Aber dann hat­te er mit an­se­hen müs­sen, wie der An­klä­ger Pin­scher sich sei­ne Schwes­ter vor­nahm, wie er sie quäl­te, er hör­te die scham­lo­sen Fra­gen, die Anna ge­stellt wur­den. Sein Herz em­pör­te sich, er woll­te vor­tre­ten, er woll­te für die heiß­ge­lieb­te Schwes­ter re­den, er woll­te be­zeu­gen, dass sie im­mer ein an­stän­di­ges Le­ben ge­führt hat­te – und sei­ne Furcht ließ ihn wie­der sich nie­der­du­cken, sich ver­krie­chen, fei­ge sein.

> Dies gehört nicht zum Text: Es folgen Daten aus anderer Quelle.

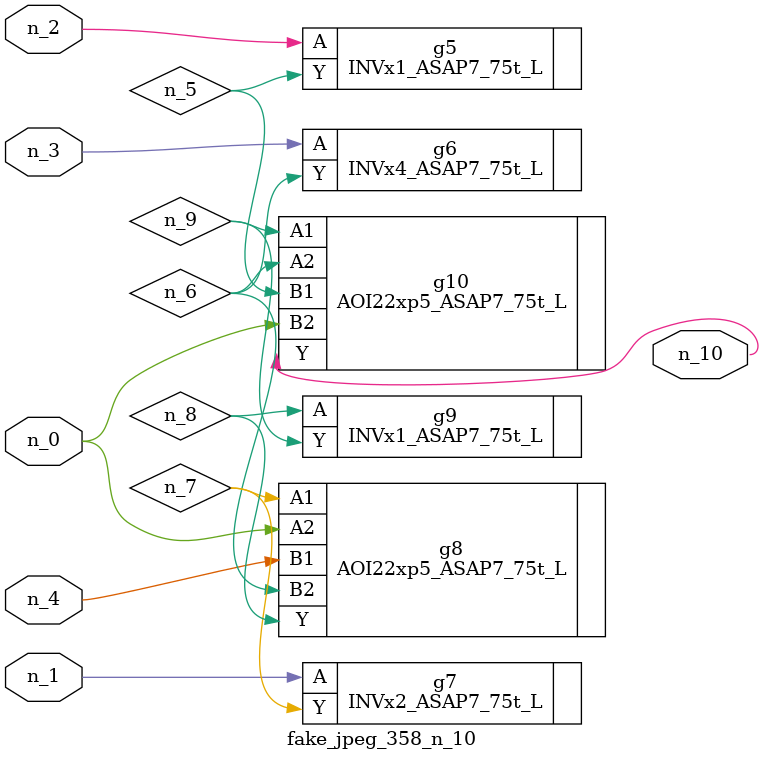
<source format=v>
module fake_jpeg_358_n_10 (n_3, n_2, n_1, n_0, n_4, n_10);

input n_3;
input n_2;
input n_1;
input n_0;
input n_4;

output n_10;

wire n_8;
wire n_9;
wire n_6;
wire n_5;
wire n_7;

INVx1_ASAP7_75t_L g5 ( 
.A(n_2),
.Y(n_5)
);

INVx4_ASAP7_75t_L g6 ( 
.A(n_3),
.Y(n_6)
);

INVx2_ASAP7_75t_L g7 ( 
.A(n_1),
.Y(n_7)
);

AOI22xp5_ASAP7_75t_L g8 ( 
.A1(n_7),
.A2(n_0),
.B1(n_4),
.B2(n_6),
.Y(n_8)
);

INVx1_ASAP7_75t_L g9 ( 
.A(n_8),
.Y(n_9)
);

AOI22xp5_ASAP7_75t_L g10 ( 
.A1(n_9),
.A2(n_6),
.B1(n_5),
.B2(n_0),
.Y(n_10)
);


endmodule
</source>
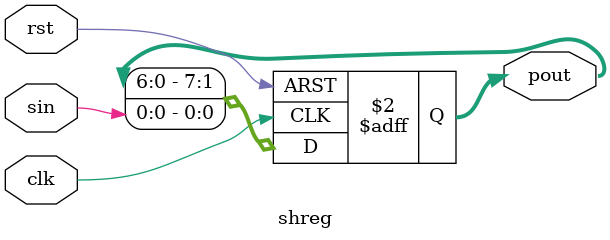
<source format=v>
`timescale 1ns / 1ps
module shreg(
    input clk,
    input rst,
    input sin,
    output reg [7:0] pout
    );

always @(posedge clk, posedge rst)
        if(rst)
                pout <= 8'b0;
        else
                pout <= {pout[6:0], sin};
                


endmodule

</source>
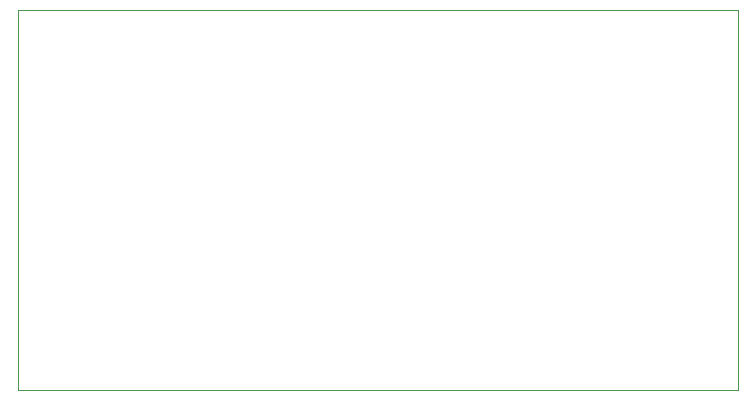
<source format=gbr>
%TF.GenerationSoftware,KiCad,Pcbnew,5.1.7-a382d34a8~88~ubuntu18.04.1*%
%TF.CreationDate,2021-02-25T09:45:04-05:00*%
%TF.ProjectId,PedalBaord,50656461-6c42-4616-9f72-642e6b696361,rev?*%
%TF.SameCoordinates,Original*%
%TF.FileFunction,Profile,NP*%
%FSLAX46Y46*%
G04 Gerber Fmt 4.6, Leading zero omitted, Abs format (unit mm)*
G04 Created by KiCad (PCBNEW 5.1.7-a382d34a8~88~ubuntu18.04.1) date 2021-02-25 09:45:04*
%MOMM*%
%LPD*%
G01*
G04 APERTURE LIST*
%TA.AperFunction,Profile*%
%ADD10C,0.050000*%
%TD*%
G04 APERTURE END LIST*
D10*
X162560000Y-50355500D02*
X162560000Y-50800000D01*
X101600000Y-50342800D02*
X162560000Y-50355500D01*
X101600000Y-50800000D02*
X101600000Y-50342800D01*
X101600000Y-82550000D02*
X101600000Y-50800000D01*
X162560000Y-82550000D02*
X101600000Y-82550000D01*
X162560000Y-50800000D02*
X162560000Y-82550000D01*
M02*

</source>
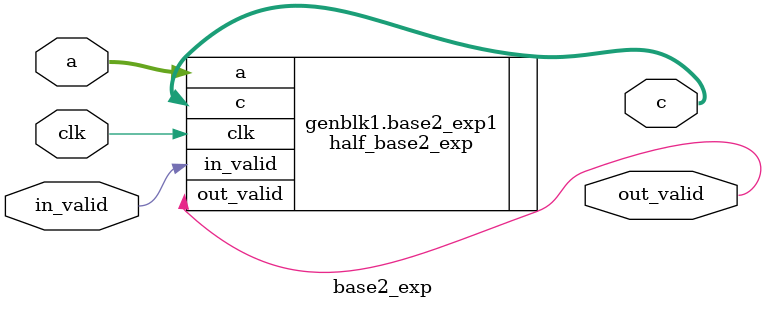
<source format=sv>
`timescale 1ns / 1ps


module base2_exp
#(BITS = 16, PRECISION = "HALF")
(
input clk,
input in_valid,
input [31:0] a,
output logic out_valid,
output logic [31:0] c
);

if (PRECISION == "HALF")
half_base2_exp base2_exp1
(
.clk,
.in_valid,
.a(a),
.out_valid(out_valid),
.c(c)
);

if (PRECISION == "SINGLE")
single_base2_exp base2_exp1
(
.clk,
.in_valid,
.a(a),
.out_valid(out_valid),
.c(c)
);

endmodule


</source>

So ver­folg­te er, zwi­schen Angst und Feig­heit und Mut­an­wand­lun­gen nicht mehr Herr sei­ner Sin­ne, den Fort­gang der Ver­hand­lung, bis er zu je­nem Mo­ment kam, da Anna Quan­gel den BDM, die SA und die SS be­schimpf­te. Er er­leb­te den Tu­mult, der folg­te, er mach­te selbst für sei­ne ei­ge­ne klei­ne, lä­cher­li­che Fi­gur ein biss­chen Tu­mult mit, in­dem er auf die Bank klet­ter­te, um bes­ser se­hen zu kön­nen. Er sah, wie zwei Schu­pos Anna aus dem Saal schlepp­ten.

Er stand noch im­mer auf der Bank, als der Prä­si­dent end­lich Ruhe zu schaf­fen be­gann im Saal. Sei­ne Nach­barn hat­ten ihn ver­ges­sen, sie steck­ten noch die Köp­fe zu­sam­men.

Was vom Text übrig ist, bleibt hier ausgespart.